WHAT NEEDS TO BE DONE :: Wherever the string "lines" turns up in the data, copy the whole line.

Stored data

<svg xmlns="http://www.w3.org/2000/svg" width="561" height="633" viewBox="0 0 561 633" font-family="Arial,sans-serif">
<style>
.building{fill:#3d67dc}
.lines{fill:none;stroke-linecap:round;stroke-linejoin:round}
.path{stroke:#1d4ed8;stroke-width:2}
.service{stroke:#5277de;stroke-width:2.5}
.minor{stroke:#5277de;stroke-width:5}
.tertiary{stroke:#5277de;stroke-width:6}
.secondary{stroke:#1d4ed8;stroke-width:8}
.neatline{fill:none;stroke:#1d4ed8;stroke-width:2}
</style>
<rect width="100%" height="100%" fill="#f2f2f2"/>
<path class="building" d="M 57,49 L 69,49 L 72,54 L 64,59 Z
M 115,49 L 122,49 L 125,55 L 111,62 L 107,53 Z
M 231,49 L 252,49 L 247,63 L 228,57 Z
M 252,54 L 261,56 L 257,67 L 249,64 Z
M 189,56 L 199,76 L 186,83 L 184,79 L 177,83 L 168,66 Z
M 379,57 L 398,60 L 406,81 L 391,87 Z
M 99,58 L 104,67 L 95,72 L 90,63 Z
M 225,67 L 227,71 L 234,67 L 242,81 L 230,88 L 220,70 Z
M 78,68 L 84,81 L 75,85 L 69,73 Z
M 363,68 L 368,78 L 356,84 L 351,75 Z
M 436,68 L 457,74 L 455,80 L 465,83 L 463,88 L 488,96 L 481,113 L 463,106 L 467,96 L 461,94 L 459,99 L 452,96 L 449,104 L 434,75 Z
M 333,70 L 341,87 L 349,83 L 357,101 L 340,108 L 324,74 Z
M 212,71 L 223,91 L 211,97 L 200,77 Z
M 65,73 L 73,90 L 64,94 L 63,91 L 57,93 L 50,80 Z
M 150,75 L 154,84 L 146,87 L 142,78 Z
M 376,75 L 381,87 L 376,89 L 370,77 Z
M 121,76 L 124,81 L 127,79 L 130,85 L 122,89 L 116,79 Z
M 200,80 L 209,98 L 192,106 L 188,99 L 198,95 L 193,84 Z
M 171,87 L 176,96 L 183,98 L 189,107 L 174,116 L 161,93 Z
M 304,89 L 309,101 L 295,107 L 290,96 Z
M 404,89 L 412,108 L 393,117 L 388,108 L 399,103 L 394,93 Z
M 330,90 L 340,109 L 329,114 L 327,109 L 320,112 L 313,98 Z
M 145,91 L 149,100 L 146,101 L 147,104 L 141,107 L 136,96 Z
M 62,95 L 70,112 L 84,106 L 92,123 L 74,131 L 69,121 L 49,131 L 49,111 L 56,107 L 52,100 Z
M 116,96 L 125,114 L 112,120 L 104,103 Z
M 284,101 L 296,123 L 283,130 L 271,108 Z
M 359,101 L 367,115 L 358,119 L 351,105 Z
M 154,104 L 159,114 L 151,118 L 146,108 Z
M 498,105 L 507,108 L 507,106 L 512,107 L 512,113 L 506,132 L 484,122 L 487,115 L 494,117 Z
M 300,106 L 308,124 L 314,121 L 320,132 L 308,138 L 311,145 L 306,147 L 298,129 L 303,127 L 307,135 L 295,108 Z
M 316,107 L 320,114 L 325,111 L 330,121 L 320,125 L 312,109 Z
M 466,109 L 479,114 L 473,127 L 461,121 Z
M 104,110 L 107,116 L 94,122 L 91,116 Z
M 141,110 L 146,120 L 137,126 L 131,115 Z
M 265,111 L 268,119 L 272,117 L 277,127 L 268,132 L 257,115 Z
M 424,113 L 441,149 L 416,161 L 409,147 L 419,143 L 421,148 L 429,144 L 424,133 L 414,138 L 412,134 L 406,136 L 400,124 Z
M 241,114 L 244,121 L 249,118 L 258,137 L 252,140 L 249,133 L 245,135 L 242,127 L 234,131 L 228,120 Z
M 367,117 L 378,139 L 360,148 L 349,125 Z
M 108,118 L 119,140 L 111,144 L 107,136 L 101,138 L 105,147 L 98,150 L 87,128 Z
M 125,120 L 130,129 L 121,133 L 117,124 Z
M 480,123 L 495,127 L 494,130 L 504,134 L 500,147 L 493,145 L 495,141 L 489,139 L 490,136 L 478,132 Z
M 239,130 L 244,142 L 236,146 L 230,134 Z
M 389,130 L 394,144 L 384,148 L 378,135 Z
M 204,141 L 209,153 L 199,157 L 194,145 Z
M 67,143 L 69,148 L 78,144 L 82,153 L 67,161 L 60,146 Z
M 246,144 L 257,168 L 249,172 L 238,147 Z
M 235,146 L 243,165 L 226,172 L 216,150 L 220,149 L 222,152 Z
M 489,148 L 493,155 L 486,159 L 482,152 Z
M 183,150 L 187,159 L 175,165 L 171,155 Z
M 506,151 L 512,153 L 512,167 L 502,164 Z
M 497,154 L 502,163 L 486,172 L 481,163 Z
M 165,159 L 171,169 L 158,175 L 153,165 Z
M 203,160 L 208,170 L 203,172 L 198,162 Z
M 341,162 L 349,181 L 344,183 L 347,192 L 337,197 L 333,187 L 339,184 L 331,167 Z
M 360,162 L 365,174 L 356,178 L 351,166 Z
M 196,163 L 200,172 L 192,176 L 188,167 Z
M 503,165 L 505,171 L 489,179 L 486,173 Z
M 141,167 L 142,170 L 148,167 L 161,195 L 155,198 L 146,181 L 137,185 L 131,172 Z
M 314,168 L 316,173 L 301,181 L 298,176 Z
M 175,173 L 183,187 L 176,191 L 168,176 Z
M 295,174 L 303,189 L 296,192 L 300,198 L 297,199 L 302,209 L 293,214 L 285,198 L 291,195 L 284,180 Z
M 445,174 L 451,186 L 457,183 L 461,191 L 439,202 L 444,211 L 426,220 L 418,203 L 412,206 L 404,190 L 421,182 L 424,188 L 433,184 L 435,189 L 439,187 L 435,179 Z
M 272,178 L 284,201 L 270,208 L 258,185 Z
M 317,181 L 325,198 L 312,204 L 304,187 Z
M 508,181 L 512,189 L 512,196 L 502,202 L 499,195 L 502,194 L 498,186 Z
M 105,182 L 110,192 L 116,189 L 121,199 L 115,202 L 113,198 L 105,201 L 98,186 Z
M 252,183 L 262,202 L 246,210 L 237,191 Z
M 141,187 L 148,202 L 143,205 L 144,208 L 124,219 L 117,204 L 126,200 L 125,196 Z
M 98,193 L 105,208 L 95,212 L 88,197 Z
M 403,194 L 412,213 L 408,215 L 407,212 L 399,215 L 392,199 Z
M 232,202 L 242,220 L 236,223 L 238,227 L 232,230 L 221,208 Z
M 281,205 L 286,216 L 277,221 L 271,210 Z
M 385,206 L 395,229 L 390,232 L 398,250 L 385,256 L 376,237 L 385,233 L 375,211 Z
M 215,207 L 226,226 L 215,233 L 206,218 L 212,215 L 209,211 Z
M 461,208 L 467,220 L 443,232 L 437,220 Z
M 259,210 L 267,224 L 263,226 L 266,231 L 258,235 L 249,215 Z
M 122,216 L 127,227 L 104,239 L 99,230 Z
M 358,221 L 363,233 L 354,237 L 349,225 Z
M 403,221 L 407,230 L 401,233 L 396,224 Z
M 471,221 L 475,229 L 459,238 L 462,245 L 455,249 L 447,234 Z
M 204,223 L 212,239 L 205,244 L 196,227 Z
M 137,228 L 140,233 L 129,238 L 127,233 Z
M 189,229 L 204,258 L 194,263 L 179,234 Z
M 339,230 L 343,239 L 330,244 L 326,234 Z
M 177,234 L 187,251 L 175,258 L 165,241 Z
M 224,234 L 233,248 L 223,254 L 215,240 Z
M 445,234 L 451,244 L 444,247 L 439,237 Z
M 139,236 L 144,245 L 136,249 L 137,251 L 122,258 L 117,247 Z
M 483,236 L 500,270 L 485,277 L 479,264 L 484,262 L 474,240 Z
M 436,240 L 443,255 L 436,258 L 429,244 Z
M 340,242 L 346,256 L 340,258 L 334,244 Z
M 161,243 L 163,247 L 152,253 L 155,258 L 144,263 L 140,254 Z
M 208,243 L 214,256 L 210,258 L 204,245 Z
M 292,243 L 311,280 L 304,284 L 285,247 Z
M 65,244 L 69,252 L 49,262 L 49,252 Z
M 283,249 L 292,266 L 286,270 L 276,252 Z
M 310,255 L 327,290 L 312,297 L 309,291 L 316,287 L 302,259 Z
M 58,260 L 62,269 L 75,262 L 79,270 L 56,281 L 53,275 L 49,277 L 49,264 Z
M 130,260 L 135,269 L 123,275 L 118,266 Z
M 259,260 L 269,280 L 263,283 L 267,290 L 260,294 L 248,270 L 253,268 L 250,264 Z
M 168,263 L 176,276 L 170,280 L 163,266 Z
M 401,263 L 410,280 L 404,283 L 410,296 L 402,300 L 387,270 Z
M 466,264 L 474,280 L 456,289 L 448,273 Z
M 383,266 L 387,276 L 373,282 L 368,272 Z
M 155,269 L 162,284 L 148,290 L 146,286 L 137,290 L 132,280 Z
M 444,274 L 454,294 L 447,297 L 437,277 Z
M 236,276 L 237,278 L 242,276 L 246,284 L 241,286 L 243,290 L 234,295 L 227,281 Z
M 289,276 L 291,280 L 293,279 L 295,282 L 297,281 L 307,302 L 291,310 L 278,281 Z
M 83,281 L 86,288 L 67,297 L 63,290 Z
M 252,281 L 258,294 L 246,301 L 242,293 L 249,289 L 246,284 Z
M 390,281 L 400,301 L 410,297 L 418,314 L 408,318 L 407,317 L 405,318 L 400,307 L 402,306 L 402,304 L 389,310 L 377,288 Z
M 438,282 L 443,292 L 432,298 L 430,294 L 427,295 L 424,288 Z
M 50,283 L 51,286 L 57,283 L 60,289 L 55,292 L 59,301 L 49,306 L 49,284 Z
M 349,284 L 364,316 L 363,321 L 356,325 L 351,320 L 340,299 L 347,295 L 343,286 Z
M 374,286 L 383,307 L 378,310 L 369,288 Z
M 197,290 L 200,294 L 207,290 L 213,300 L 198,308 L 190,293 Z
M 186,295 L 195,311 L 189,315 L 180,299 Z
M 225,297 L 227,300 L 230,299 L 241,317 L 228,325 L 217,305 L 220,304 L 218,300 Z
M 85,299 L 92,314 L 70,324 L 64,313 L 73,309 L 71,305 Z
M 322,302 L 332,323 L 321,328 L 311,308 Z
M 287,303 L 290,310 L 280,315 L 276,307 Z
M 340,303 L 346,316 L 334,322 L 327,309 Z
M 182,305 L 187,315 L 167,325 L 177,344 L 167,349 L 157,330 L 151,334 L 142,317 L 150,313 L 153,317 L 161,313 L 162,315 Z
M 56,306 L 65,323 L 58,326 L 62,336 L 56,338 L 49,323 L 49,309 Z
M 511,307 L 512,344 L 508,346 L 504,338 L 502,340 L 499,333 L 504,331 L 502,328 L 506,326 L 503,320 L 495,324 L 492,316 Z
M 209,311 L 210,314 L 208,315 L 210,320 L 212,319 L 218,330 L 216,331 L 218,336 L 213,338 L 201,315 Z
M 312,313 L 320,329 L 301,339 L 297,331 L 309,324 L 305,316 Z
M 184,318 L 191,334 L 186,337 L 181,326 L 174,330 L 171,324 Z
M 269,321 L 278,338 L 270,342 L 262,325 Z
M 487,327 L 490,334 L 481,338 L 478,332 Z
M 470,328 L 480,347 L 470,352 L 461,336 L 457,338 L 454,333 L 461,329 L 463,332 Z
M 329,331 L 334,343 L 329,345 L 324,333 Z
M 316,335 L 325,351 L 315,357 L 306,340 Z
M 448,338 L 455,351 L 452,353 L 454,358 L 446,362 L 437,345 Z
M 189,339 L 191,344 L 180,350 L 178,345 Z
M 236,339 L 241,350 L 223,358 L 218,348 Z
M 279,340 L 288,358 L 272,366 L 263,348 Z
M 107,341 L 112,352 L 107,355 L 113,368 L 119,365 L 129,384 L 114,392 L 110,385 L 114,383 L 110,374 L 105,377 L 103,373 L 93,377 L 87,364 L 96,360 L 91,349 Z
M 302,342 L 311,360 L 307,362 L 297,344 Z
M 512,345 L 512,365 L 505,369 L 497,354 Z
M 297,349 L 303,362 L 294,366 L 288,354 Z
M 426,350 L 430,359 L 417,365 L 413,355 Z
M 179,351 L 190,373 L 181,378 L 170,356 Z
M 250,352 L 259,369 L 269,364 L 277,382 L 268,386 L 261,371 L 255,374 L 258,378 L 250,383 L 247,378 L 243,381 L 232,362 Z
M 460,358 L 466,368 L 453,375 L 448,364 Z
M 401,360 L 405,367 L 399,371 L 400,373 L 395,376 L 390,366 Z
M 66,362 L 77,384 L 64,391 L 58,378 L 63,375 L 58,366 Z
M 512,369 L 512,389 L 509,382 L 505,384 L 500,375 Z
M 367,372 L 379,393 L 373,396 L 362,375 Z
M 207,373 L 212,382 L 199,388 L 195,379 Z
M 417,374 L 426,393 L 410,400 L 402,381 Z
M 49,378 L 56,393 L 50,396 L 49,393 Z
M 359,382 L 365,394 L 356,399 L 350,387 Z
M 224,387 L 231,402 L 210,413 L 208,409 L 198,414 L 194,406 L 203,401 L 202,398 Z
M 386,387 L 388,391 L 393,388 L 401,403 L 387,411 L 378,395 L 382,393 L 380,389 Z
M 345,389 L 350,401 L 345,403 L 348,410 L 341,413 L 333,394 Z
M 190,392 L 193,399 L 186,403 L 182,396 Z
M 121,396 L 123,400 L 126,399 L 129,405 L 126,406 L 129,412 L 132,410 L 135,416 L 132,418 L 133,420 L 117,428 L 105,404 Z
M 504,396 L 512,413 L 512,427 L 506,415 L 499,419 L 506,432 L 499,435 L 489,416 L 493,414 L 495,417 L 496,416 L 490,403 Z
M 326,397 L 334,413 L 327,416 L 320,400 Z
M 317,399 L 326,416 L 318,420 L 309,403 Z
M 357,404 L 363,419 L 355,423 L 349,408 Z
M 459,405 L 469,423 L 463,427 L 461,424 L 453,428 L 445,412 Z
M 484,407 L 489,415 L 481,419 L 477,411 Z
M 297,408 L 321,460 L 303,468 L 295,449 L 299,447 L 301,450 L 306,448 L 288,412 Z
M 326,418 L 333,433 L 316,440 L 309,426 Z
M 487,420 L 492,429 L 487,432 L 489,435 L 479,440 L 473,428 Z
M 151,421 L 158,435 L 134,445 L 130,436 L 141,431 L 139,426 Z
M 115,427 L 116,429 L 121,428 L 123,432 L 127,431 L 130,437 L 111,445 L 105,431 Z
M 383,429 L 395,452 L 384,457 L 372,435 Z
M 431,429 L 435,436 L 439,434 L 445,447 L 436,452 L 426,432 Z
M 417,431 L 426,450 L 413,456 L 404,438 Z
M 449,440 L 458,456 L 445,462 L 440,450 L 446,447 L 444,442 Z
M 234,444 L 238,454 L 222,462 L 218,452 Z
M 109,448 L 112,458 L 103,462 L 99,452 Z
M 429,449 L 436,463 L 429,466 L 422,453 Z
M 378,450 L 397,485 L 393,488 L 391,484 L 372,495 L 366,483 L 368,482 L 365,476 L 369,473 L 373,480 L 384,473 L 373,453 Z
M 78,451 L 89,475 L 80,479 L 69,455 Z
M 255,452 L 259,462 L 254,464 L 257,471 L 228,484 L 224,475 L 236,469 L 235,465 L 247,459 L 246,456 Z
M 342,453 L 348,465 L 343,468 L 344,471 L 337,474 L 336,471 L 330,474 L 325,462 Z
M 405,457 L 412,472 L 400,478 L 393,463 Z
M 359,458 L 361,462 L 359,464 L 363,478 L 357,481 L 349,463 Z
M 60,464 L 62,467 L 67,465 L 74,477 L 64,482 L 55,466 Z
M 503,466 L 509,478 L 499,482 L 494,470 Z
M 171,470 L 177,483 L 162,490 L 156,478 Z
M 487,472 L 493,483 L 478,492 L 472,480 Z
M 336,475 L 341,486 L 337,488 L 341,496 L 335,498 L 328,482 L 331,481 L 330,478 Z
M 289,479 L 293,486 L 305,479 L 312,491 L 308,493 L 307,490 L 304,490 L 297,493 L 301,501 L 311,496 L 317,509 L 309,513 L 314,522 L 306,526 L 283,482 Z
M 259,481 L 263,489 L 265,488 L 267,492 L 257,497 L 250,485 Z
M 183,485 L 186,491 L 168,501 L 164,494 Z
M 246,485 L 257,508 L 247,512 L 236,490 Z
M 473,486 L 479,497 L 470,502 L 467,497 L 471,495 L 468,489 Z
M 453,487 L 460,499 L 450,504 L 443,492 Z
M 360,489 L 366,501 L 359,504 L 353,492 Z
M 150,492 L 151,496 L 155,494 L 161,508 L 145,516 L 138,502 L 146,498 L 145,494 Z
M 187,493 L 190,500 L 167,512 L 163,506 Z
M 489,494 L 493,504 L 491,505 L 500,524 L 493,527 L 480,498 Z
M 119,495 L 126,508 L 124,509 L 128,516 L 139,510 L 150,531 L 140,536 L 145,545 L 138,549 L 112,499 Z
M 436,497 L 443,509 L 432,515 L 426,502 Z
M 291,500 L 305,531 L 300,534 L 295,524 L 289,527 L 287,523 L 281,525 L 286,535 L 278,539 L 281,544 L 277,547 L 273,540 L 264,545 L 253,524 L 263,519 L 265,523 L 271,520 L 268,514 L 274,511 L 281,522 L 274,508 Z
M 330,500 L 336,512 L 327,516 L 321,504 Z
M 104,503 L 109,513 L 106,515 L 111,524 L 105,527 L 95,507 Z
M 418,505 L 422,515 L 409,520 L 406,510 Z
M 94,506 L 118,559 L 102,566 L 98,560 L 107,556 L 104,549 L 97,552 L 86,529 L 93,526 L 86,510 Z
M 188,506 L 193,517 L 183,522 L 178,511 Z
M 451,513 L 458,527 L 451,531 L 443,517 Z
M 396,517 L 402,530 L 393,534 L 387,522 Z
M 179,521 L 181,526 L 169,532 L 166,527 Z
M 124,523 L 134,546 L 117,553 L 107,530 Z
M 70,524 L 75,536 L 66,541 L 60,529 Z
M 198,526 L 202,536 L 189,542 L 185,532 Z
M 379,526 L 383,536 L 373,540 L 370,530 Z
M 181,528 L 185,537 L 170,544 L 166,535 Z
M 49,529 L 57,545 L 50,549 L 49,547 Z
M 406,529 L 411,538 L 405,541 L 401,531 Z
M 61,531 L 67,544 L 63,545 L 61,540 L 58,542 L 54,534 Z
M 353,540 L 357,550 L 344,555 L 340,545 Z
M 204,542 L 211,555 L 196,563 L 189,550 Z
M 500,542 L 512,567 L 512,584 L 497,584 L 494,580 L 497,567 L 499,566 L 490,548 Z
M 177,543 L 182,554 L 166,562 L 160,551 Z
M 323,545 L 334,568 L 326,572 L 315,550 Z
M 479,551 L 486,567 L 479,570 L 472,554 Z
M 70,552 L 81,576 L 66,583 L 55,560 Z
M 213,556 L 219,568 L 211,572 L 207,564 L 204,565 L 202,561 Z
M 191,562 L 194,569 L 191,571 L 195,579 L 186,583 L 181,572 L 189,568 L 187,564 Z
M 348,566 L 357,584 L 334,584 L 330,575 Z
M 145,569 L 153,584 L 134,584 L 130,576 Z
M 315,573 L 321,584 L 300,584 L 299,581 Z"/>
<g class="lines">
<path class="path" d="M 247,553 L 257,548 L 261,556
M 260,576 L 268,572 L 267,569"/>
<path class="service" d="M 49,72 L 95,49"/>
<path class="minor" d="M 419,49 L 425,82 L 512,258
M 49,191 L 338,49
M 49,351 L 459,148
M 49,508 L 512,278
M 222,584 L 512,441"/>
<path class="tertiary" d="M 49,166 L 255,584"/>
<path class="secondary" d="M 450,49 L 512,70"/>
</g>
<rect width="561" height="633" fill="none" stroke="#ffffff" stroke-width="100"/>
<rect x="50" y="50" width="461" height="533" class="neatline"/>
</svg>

TASK OUTPUT ::
.lines{fill:none;stroke-linecap:round;stroke-linejoin:round}
<g class="lines">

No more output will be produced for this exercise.